One winter day, Irma’s father was driving the family across the bridge, but when he applied his brakes as he approached the toll house on the eastern approach of the bridge, his car skidded partway down an embankment beside the road. Though they were well clear of the river, she remembers her father saying, “Don’t anybody move!” They waited for someone to pull them back onto the roadway.

Although young Irma and Susan didn’t know one another at the time of the 1931 bridge dedication, they ended up going to school together at Spottsville School, from which Irma graduated high school in 1944.

“I ended up rooming with her for half a year” at Western Kentucky State Teachers College (now Western Kentucky University) in Bowling Green, Mrs. Day said.

Irma and Susan were brought together again for the ceremony celebrating the “freeing” of the Spottsville Bridge on Aug. 25, 1945, one of eight state bridges across Kentucky from which tolls were removed that day. By then, more than 2.9 million vehicles had paid tolls to cross the Spottsville Bridge.

Though she was by then an adult, Mrs. Day doesn’t remember much about that ceremony, either. “It was a busy time in my life,” she explained. She had graduated high school and hoped to study to become a nurse and enlist in the Army. But then her mother died, and her father prevailed on her to study at Western, closer to home.

There, famed basketball coach E.A. Diddle introduced Irma to one of his former players, Bill Day, and a long-distance courtship ensued while he served in the Coast Guard. Memories of cutting a ribbon at the second bridge ceremony paled compared with what else was going on in her life.

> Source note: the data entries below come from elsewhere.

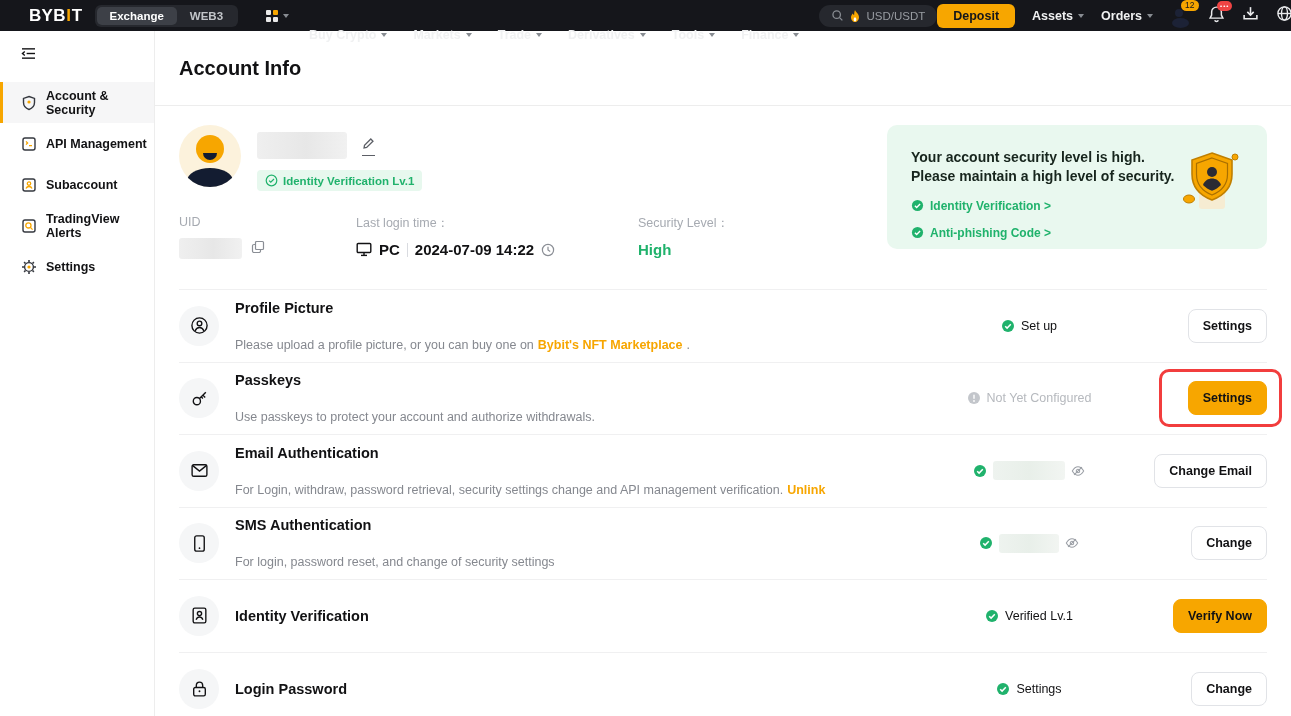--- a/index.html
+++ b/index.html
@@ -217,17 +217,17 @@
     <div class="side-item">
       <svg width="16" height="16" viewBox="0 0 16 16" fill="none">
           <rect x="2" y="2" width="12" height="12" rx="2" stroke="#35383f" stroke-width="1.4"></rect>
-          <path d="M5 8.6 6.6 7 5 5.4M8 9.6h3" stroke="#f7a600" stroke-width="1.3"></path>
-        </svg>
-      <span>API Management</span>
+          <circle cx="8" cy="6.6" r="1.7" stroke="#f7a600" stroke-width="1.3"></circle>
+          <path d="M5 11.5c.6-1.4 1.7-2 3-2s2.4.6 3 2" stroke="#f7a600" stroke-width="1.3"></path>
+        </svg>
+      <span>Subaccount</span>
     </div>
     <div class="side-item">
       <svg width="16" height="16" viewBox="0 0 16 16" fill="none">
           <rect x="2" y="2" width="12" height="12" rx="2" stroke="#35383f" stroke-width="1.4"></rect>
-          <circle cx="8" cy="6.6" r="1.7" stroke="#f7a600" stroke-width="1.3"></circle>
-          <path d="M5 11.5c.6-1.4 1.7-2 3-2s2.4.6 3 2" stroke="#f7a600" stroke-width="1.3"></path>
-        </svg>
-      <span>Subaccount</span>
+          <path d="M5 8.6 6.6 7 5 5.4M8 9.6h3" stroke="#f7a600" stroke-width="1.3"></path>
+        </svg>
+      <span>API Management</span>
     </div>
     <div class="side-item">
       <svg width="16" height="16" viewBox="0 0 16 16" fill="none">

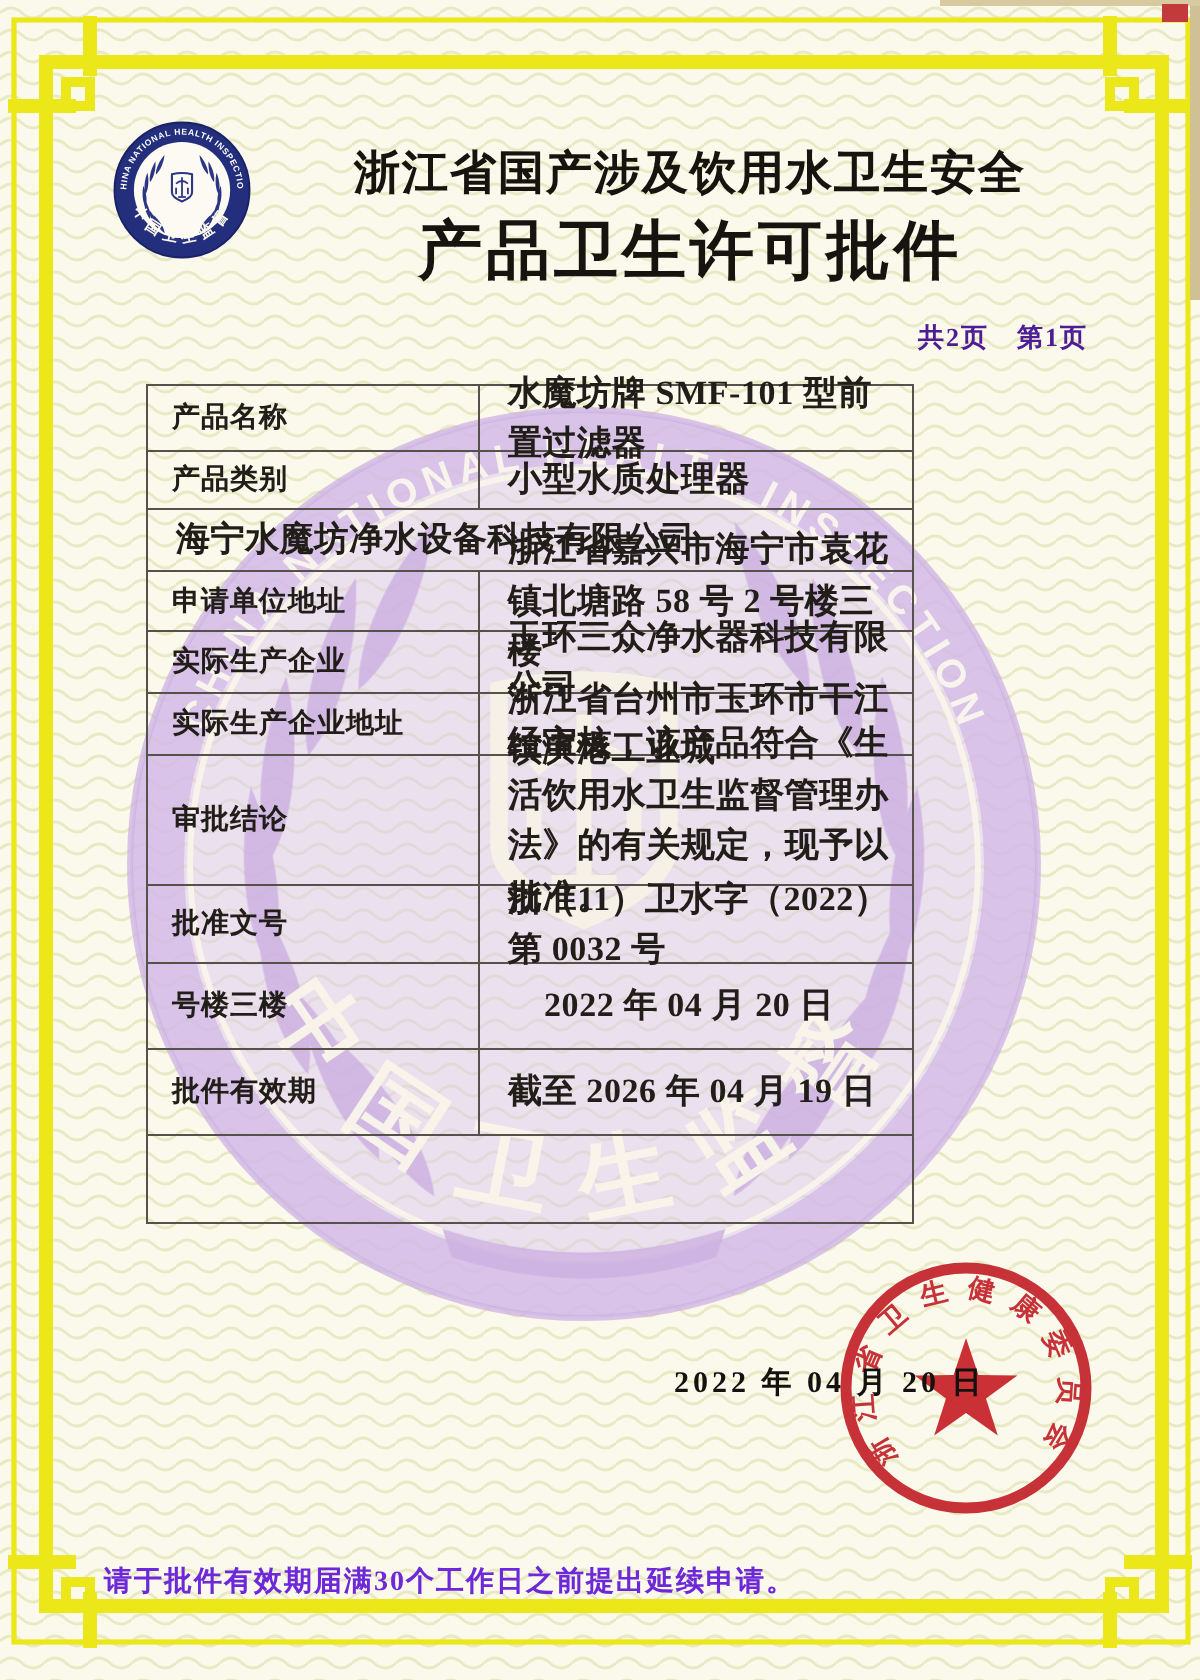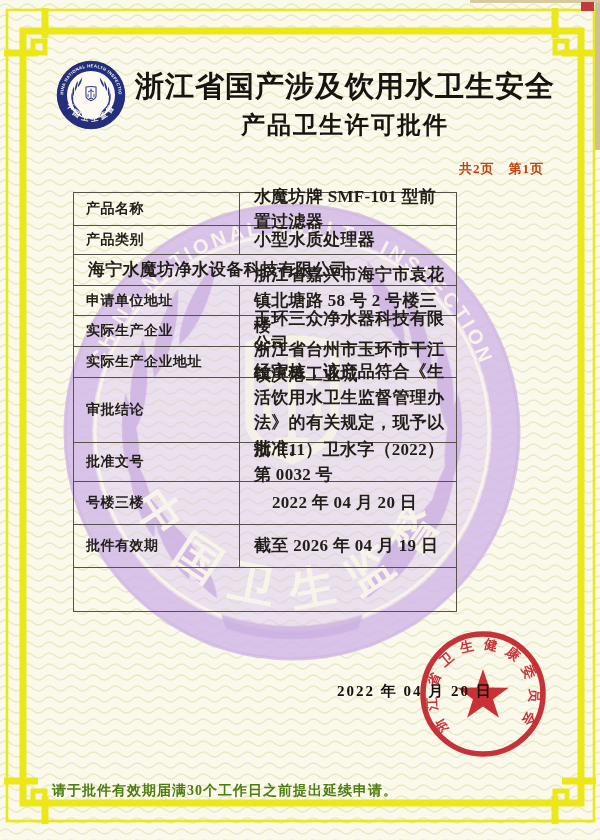--- a/index.html
+++ b/index.html
@@ -17,7 +17,7 @@
     font-family:"Liberation Sans","DejaVu Sans",sans-serif;
     font-weight:900;color:#17140f;
   }
-  .title-line1{font-size:29px;letter-spacing:1px;line-height:40px;}
+  .title-line1{font-size:23px;letter-spacing:1px;line-height:40px;}
   .title-line2{font-size:24px;letter-spacing:2px;line-height:38px;}
   .page-info{
     position:absolute;right:56px;top:160px;z-index:20;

In the years that followed, vehicles such as school buses, semi-trailer trucks and farm equipment grew considerably in size, so meeting oncoming traffic on the Spottsville Bridge long ago took on a sense of some peril.

The construction of a modern bridge has been on the community’s wish list for decades. The span was designed and engineered by Stantech, while C.J. Mahan Construction Co. awarded the construction contract. Construction began in 2020.

A family friend learned of the new bridge and informed Irma Stanley Day. A great niece, Hannah Hudson of Henderson, contacted Herbie McKee, a distant cousin, about Irma’s connection to the Spottsville Bridge; McKee in turn got in touch with Dorsey Ridley, a former state legislator and aide to Gov. Andy Beshear, setting the stage for her return this week from her Florida home.

“I’m a dreamer,” Mrs. Day said with a twinkle in her eye. “… I said, ‘I can just see me: They’re going to call, and I’m going to be on a helicopter and they’re going to lower me down to cut that ribbon!’”

That didn’t come to pass exactly as she had playfully fantasized. But she’s certainly clear-eyed about why she was chosen for the ceremony.

“It’s based on, I’m still alive,” Mrs. Day said matter-of-factly.

Ninety-one years after that first ribbon-cutting, “It’s a miracle I’m still here,” she said. “God planned it. Every time He opened a door of service, I went through it. Because He’s on the other side.”